■ Document segment:

Update: This post is from several years ago (January 31, 2018), however, I did a fairly major revision and added a lot of information, so I am bumping it to the top of the pile. The header picture is from the Myat facility in Mahwah, New Jersey.
Installing transmitters requires a multitude of skills; understanding the electrical code, basic wiring, RF theory, and even aesthetics play some part in a good installation. Working with rigid transmission line is a bit like working with plumbing (and is often called that). Rigid transmission line is often used within the transmitter plant to connect to a four-port coax switch, test load, backup transmitter, and so on. Sometimes it is used outside to go up the tower to the antenna, however, such use has been mostly supplanted by Heliax-type flexible coax.
We completed a moderate upgrade to a station in Albany; installing a coax switch, test load, and backup transmitter. I thought it would be interesting to document the rigid line work required to complete this installation. The TPO at this installation is about 5.5 KW including the HD carriers. The backup transmitter is a Nautel VS-1, analog only.

■ Provided material:
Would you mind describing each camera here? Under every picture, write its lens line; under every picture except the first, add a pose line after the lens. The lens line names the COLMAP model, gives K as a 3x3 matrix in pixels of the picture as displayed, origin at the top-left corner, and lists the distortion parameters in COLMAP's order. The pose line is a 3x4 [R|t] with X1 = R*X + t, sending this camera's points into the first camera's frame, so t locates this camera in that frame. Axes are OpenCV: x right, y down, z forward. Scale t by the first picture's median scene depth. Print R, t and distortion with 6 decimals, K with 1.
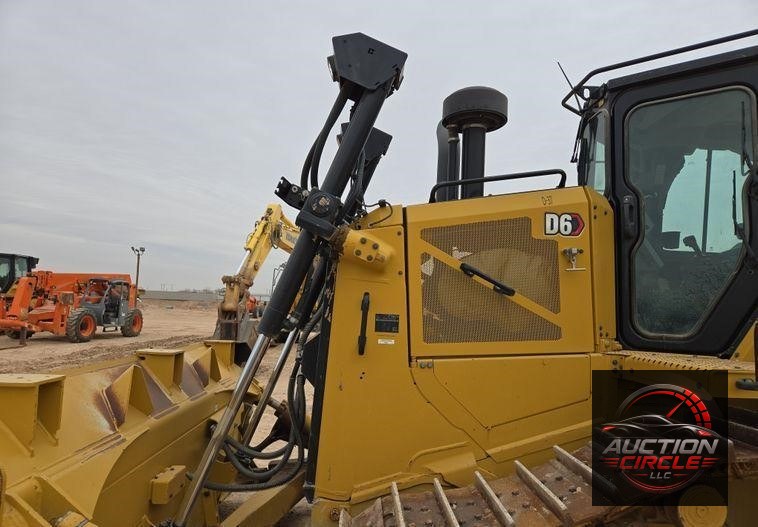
lens RADIAL K [[509.4, 0, 378.7], [0, 509.4, 284.8], [0, 0, 1]] dist [0.075452, -0.057119]
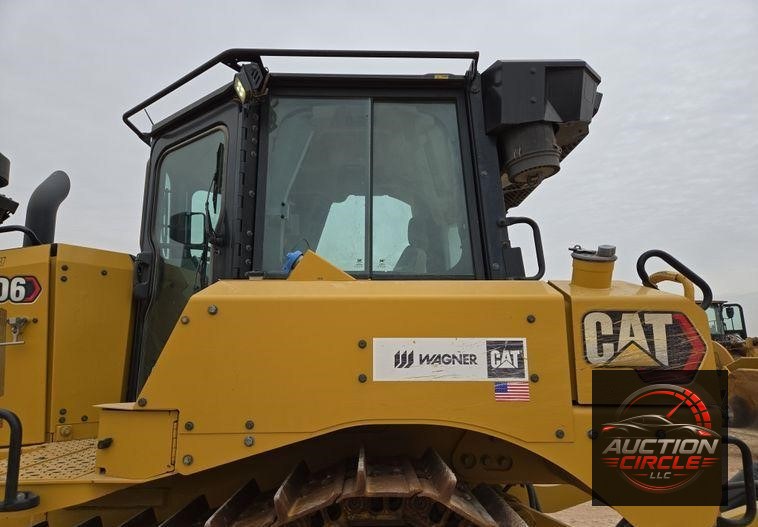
lens RADIAL K [[509.4, 0, 378.7], [0, 509.4, 284.8], [0, 0, 1]] dist [0.075452, -0.057119]
pose [[0.998926, -0.042902, -0.017478, 0.935013], [0.041001, 0.994389, -0.097516, -0.016105], [0.021564, 0.096695, 0.995080, 0.152084]]
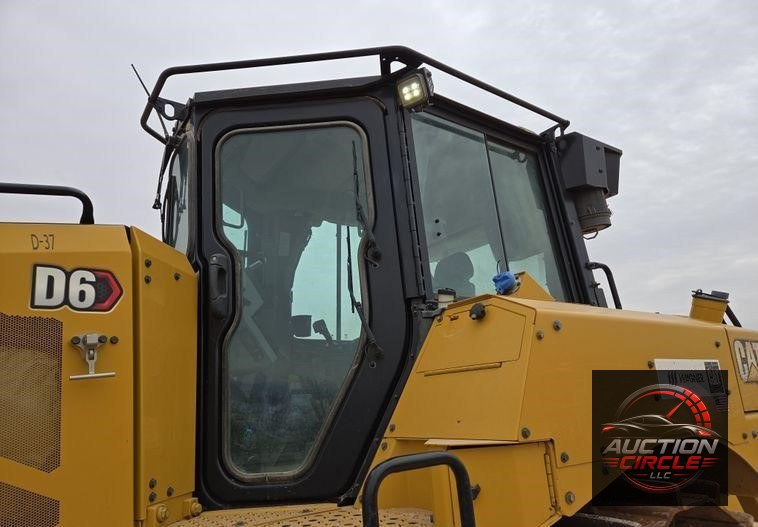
lens RADIAL K [[509.4, 0, 378.7], [0, 509.4, 284.8], [0, 0, 1]] dist [0.075452, -0.057119]
pose [[0.833556, 0.043040, 0.550756, 0.311547], [0.057853, 0.984678, -0.164509, -0.016563], [-0.549397, 0.168990, 0.818294, 0.384715]]
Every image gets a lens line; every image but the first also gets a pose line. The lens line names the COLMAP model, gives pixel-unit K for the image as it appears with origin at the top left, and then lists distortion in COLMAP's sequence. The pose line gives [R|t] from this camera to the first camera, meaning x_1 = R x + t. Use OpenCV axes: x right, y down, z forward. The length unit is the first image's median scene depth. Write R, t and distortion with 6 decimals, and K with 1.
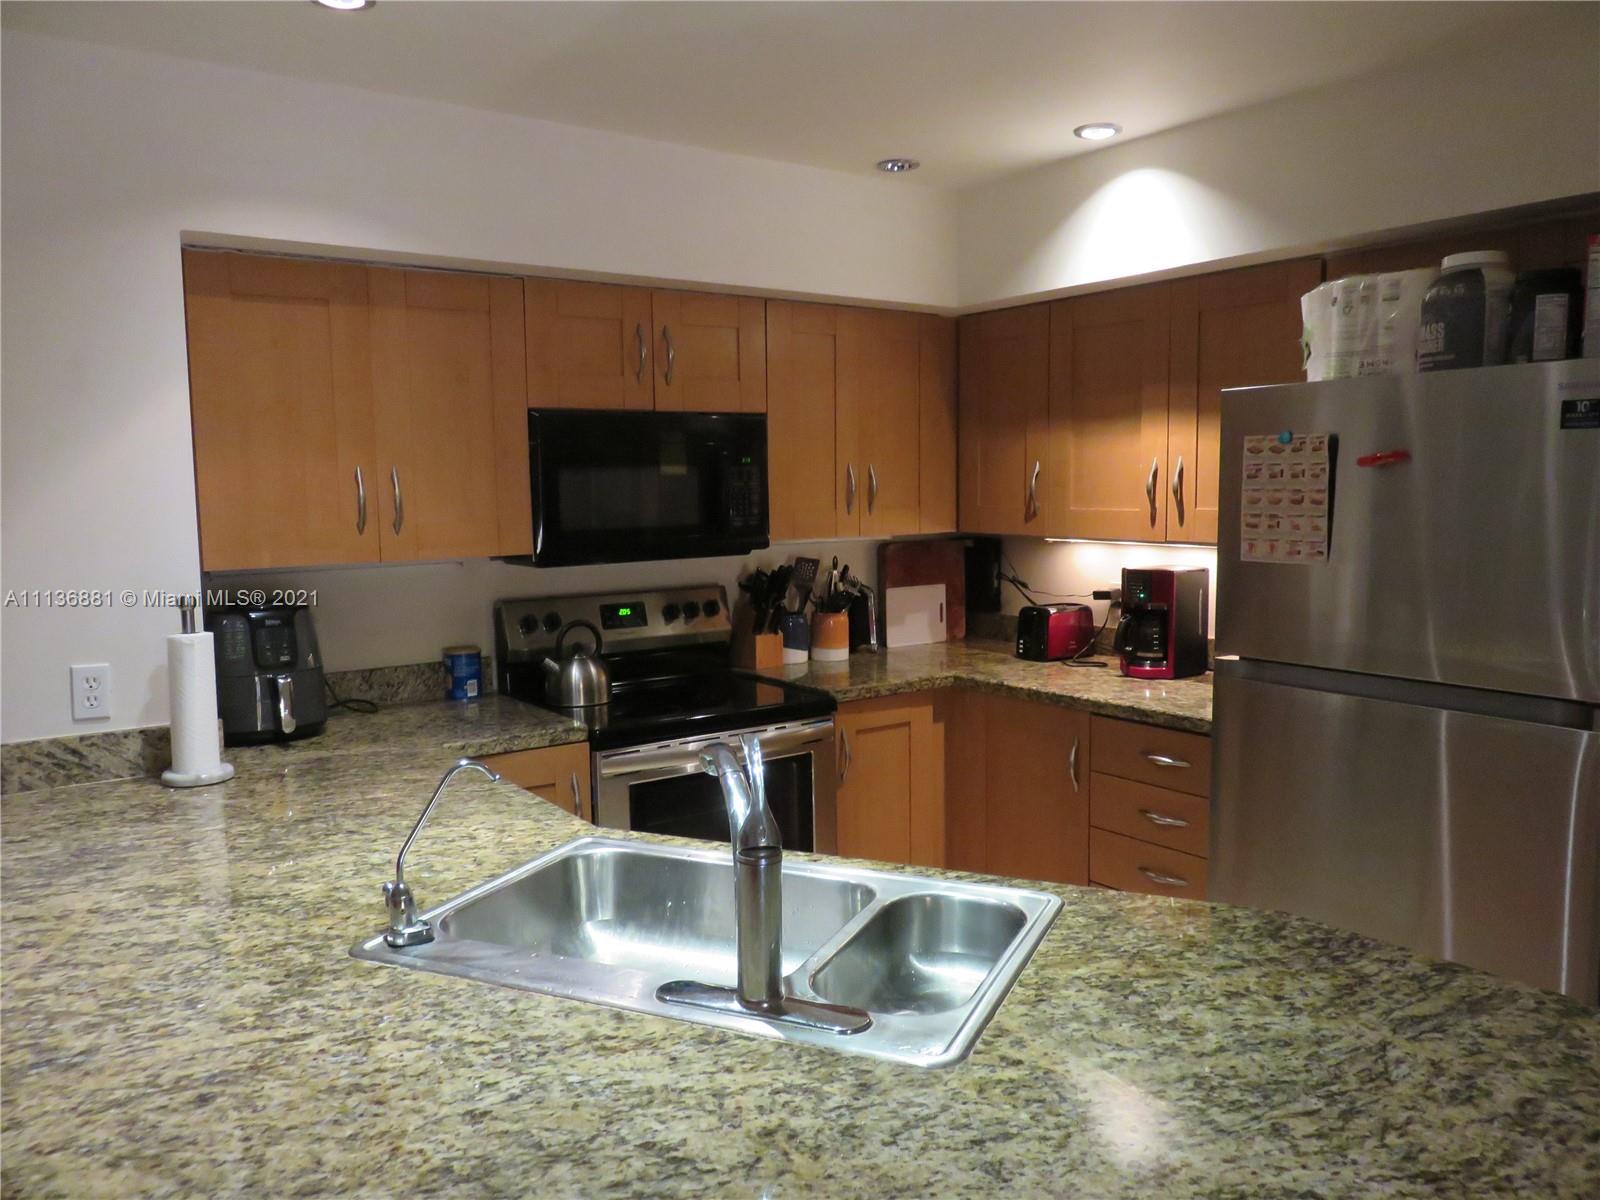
lens RADIAL K [[1196.1, 0, 796.6], [0, 1196.1, 602.2], [0, 0, 1]] dist [-0.006372, 0.004586]
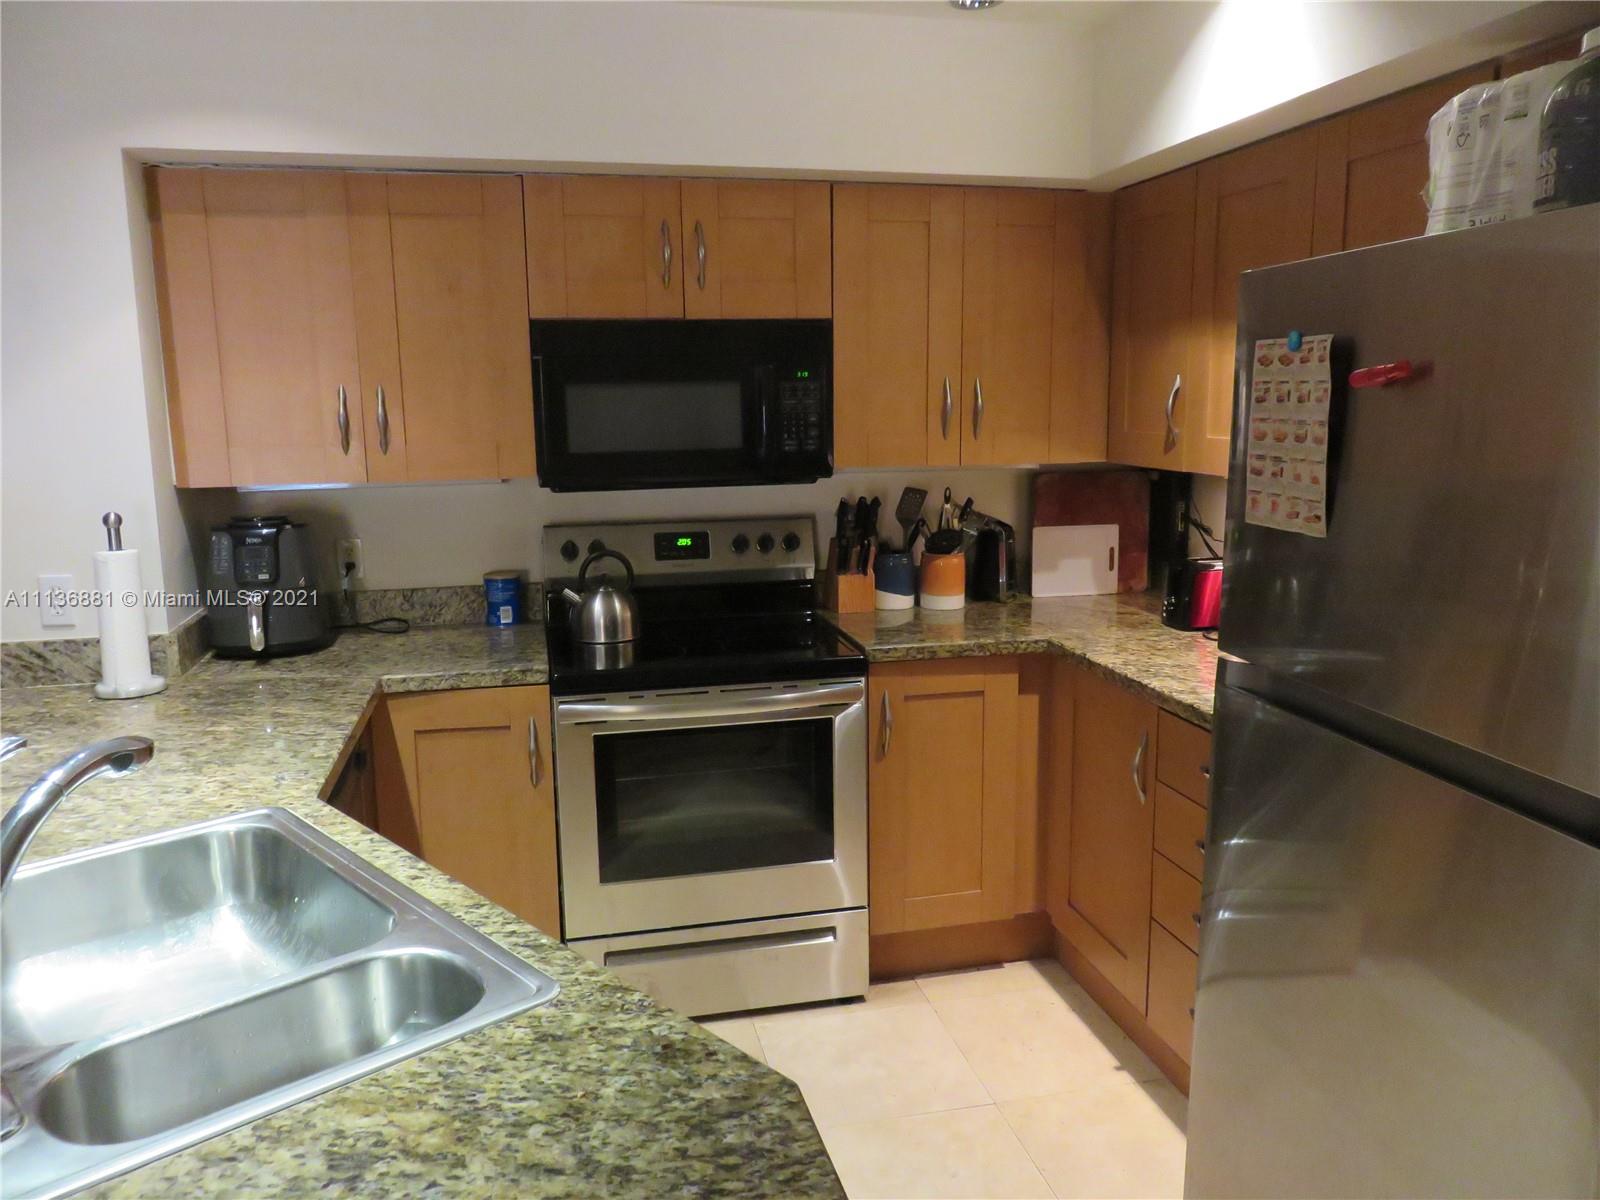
lens RADIAL K [[1196.1, 0, 803.0], [0, 1196.1, 599.6], [0, 0, 1]] dist [-0.006372, 0.004586]
pose [[0.924612, 0.067377, -0.374904, 0.327711], [-0.039924, 0.995953, 0.080528, -0.029152], [0.378812, -0.059489, 0.923560, 0.212832]]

■ What is needed:
Summarize the post on rigid transmission line work in two sentences. The rows have nothing to do with this exercise.

■ Result of the exercise:
Installing transmitters takes many skills, and rigid transmission line, which is a bit like plumbing, is often used inside the transmitter plant to connect to equipment such as a four-port coax switch, test load, and backup transmitter. The post documents the rigid line work for a moderate upgrade to a station in Albany, which added a coax switch, test load, and a Nautel VS-1 backup transmitter at a TPO of about 5.5 KW including the HD carriers.